# What you need to do:
1: In the page on C data types, how many bytes does a char occupy?
2: Please extract the passage from the page on C data types starting with "Another form of" and going on through "your own code.".

C is a strongly typed language. Every variable must be declared, indicating its data type, before it can be used. Declaration can also involve explicit initialization; a variable that is declared but not explicitly initialized is of uncertain value (and should be regarded as dangerous until it is initialized). In K&R C, declarations must precede all other statements, but in modern versions of C, this rule is relaxed so that you don’t have to declare a variable until just before you start using it. The usual convention is thus to declare a variable and assign it a value as it makes its first appearance on the scene:

int height = 2;
int width = height * 2;
height = height + 1;
int area = height * width;

The basic built-in C data types are all numeric: char (one byte), int (four bytes), float and double (floating-point numbers), and varieties such as short (short integer), long (long integer), unsigned short, and so on. iOS makes use of some further numeric types derived from the C numeric types (by way of the typedef statement, K&R 6.7); the most important of these are NSInteger (along with NSUInteger) and CGFloat. You don’t need to use these explicitly unless an API tells you to, and even when you do, just think of NSInteger as int and CGFloat as float, and you’ll be fine.

To cast (or typecast) a variable’s value explicitly to another type, precede the variable’s name with the other type’s name in parentheses:

int height = 2;
float fheight = (float)height;

In that particular example, the explicit cast is unnecessary because the integer value will be cast to a float implicitly as it is assigned to a float variable, but it illustrates the notation. You’ll find yourself typecasting quite a bit in Objective-C, mostly in order to subdue the worries of the compiler (examples appear in Chapter 3).

Another form of numeric initialization is the enum (K&R 2.3). It’s a way of assigning names to a sequence of numeric values and is useful when a value represents one of several possible options. The Cocoa API uses this device a lot. For example, the three possible types of status bar animation are defined like this:

typedef enum {
   UIStatusBarAnimationNone,
   UIStatusBarAnimationFade,
   UIStatusBarAnimationSlide,
} UIStatusBarAnimation;

That definition assigns the value 0 to the name UIStatusBarAnimationNone, the value 1 to the name UIStatusBarAnimationFade, and the value 2 to the name UIStatusBarAnimationSlide. The upshot is, however, that you can use the suggestively meaningful names without caring about, or even knowing, the arbitrary numeric values they represent. It’s a useful idiom, and you may well have reason to define enums in your own code.

There appears to be a native text type (a string) in C, but this is something of an illusion; behind the scenes, it is actually a null-terminated array of char. For example, in C you can write a string literal like this:

"string"

# Data excerpts:
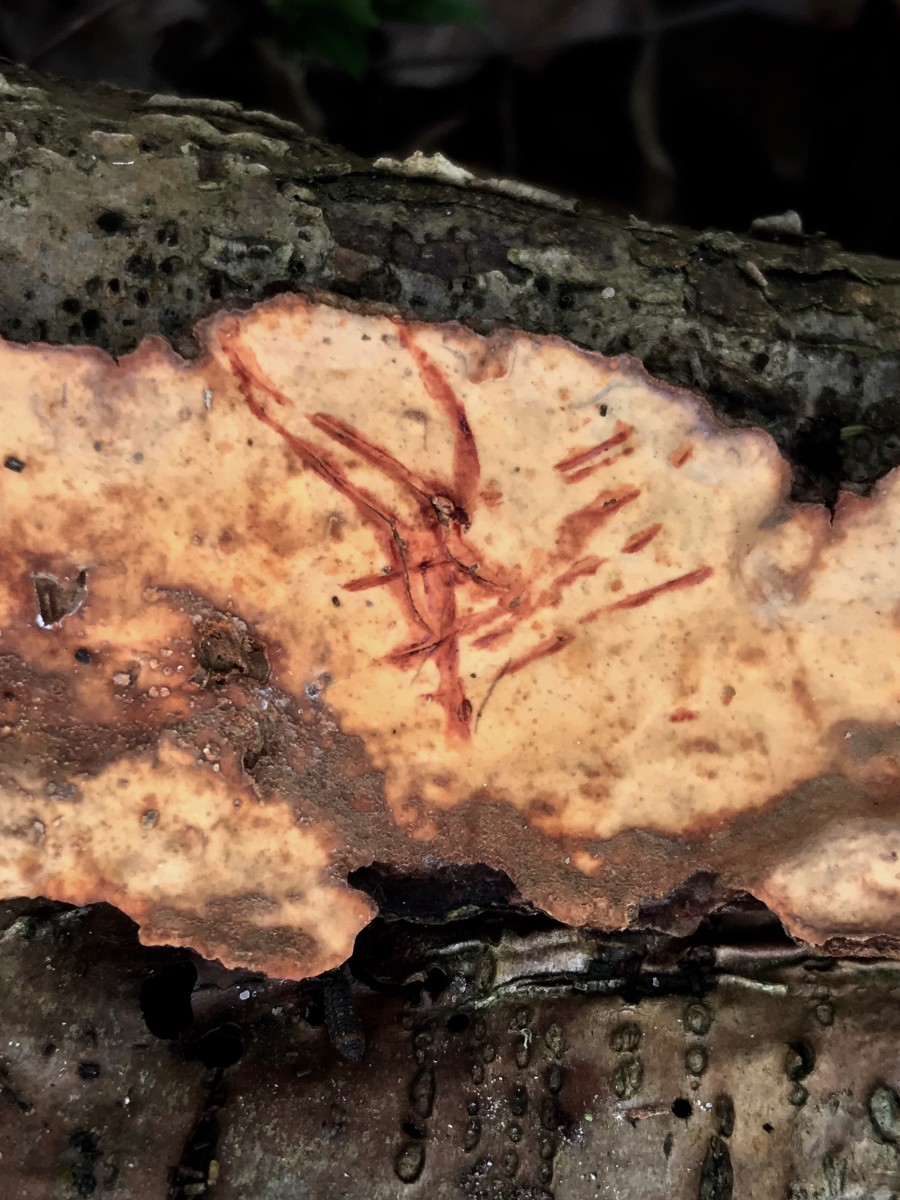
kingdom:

==

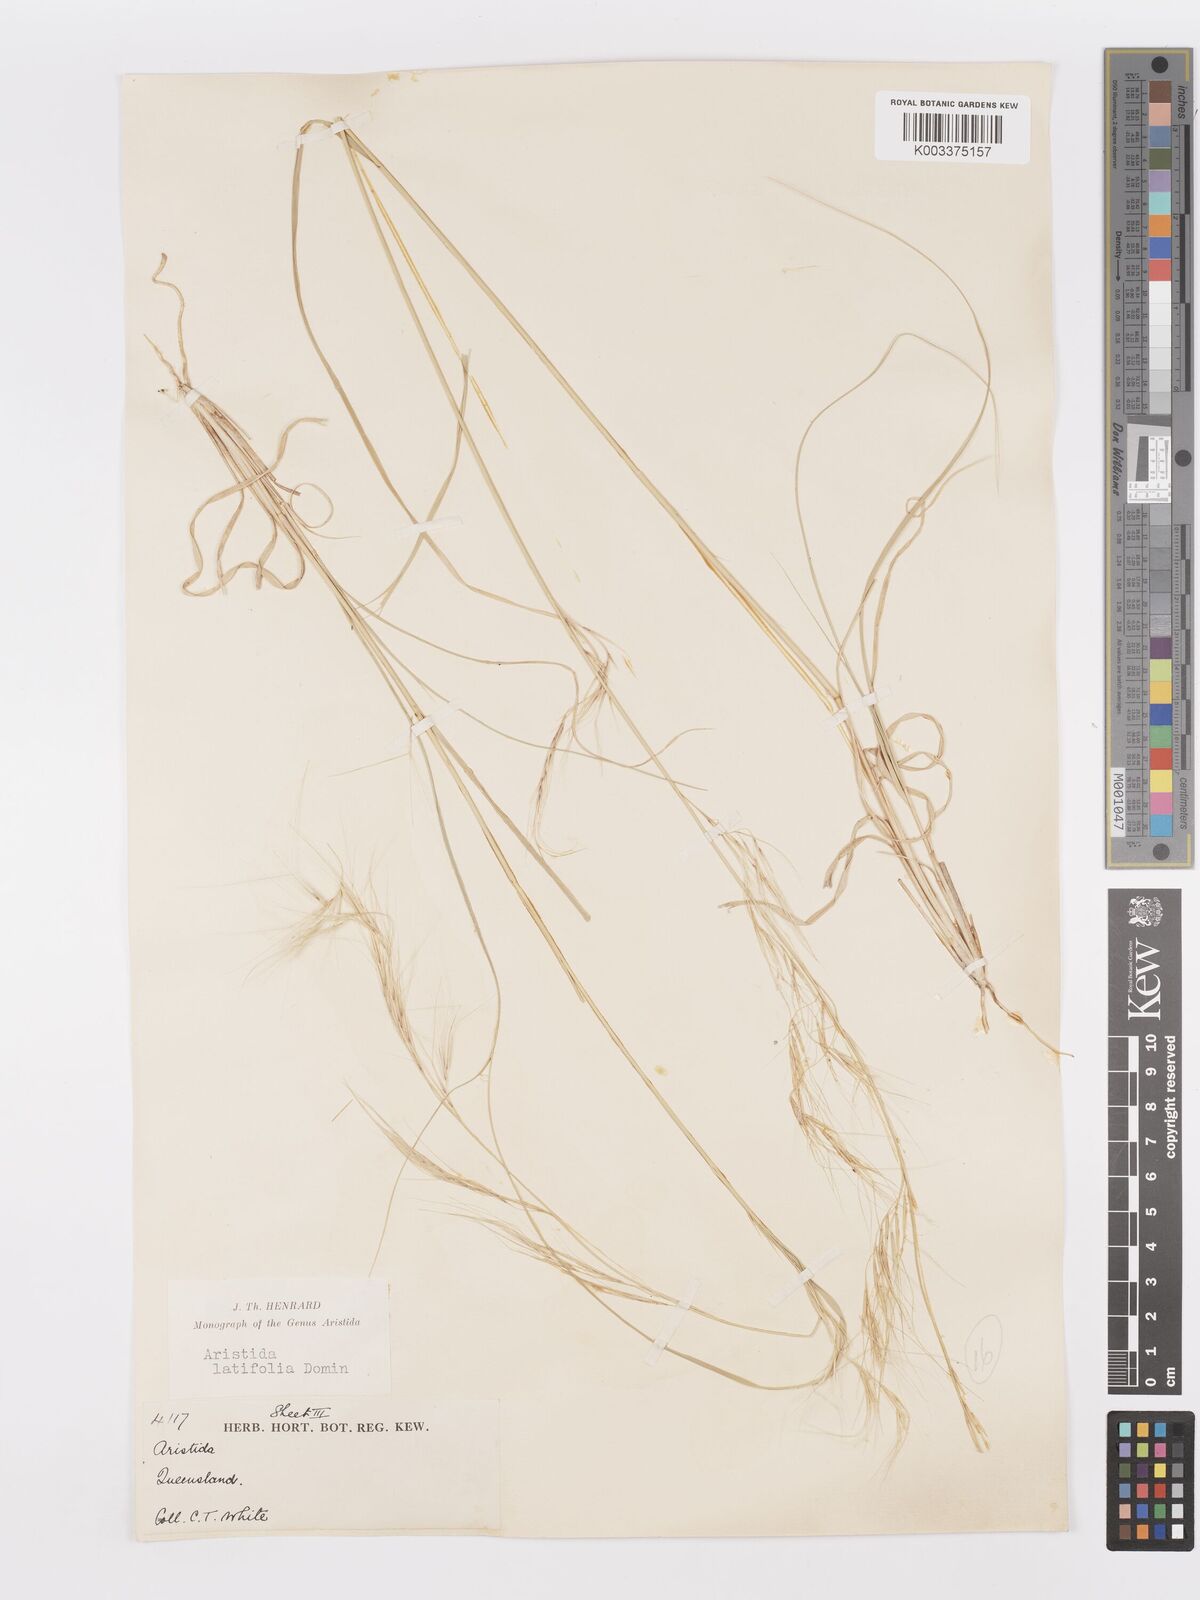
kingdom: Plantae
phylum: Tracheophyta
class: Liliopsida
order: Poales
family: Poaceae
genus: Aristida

---

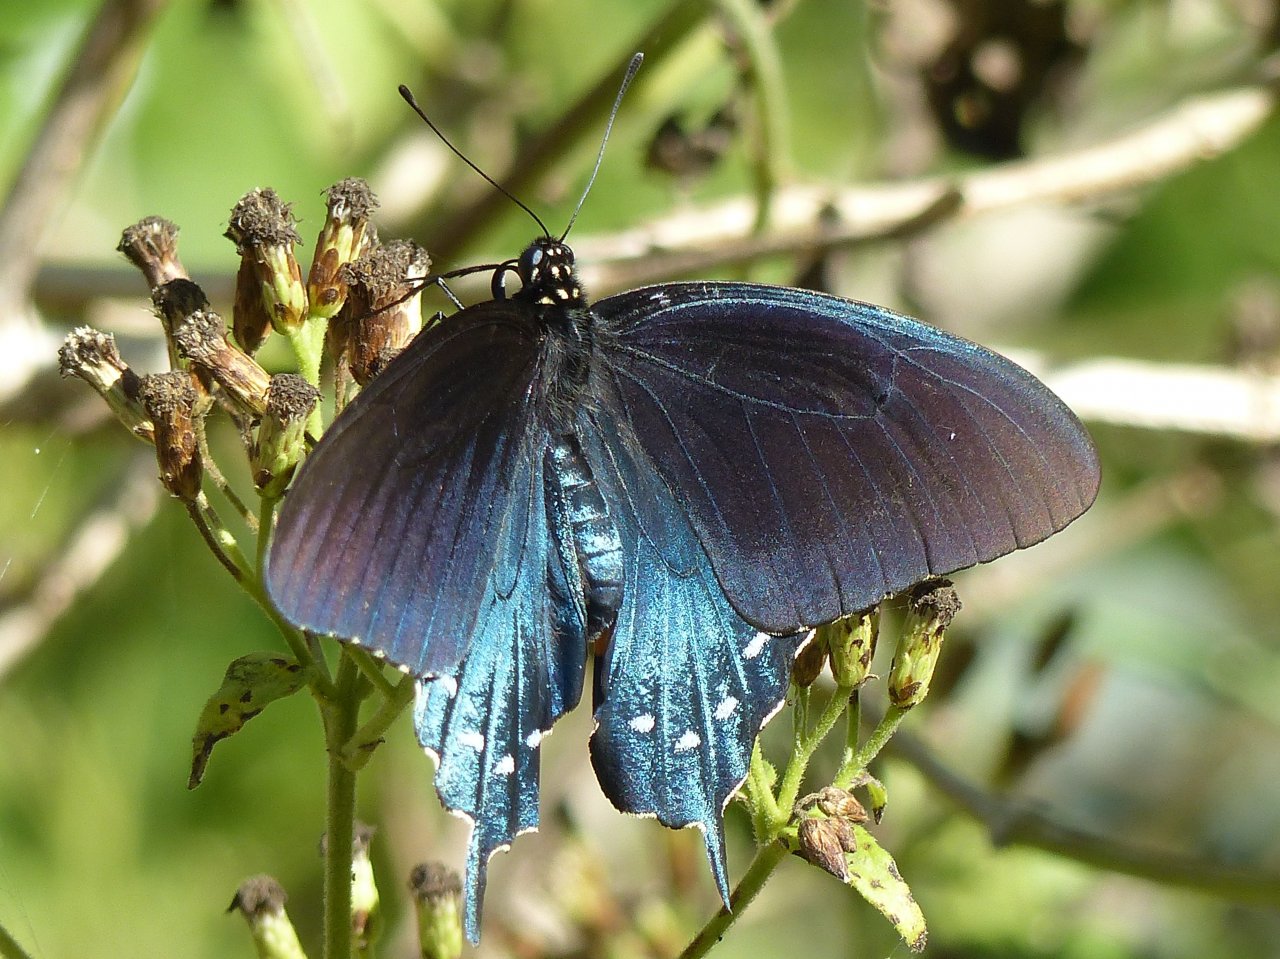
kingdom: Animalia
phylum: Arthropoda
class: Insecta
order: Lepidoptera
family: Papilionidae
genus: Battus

# Exercise results:
1: One byte.

2:
Another form of numeric initialization is the enum (K&R 2.3). It’s a way of assigning names to a sequence of numeric values and is useful when a value represents one of several possible options. The Cocoa API uses this device a lot. For example, the three possible types of status bar animation are defined like this:

typedef enum {
   UIStatusBarAnimationNone,
   UIStatusBarAnimationFade,
   UIStatusBarAnimationSlide,
} UIStatusBarAnimation;

That definition assigns the value 0 to the name UIStatusBarAnimationNone, the value 1 to the name UIStatusBarAnimationFade, and the value 2 to the name UIStatusBarAnimationSlide. The upshot is, however, that you can use the suggestively meaningful names without caring about, or even knowing, the arbitrary numeric values they represent. It’s a useful idiom, and you may well have reason to define enums in your own code.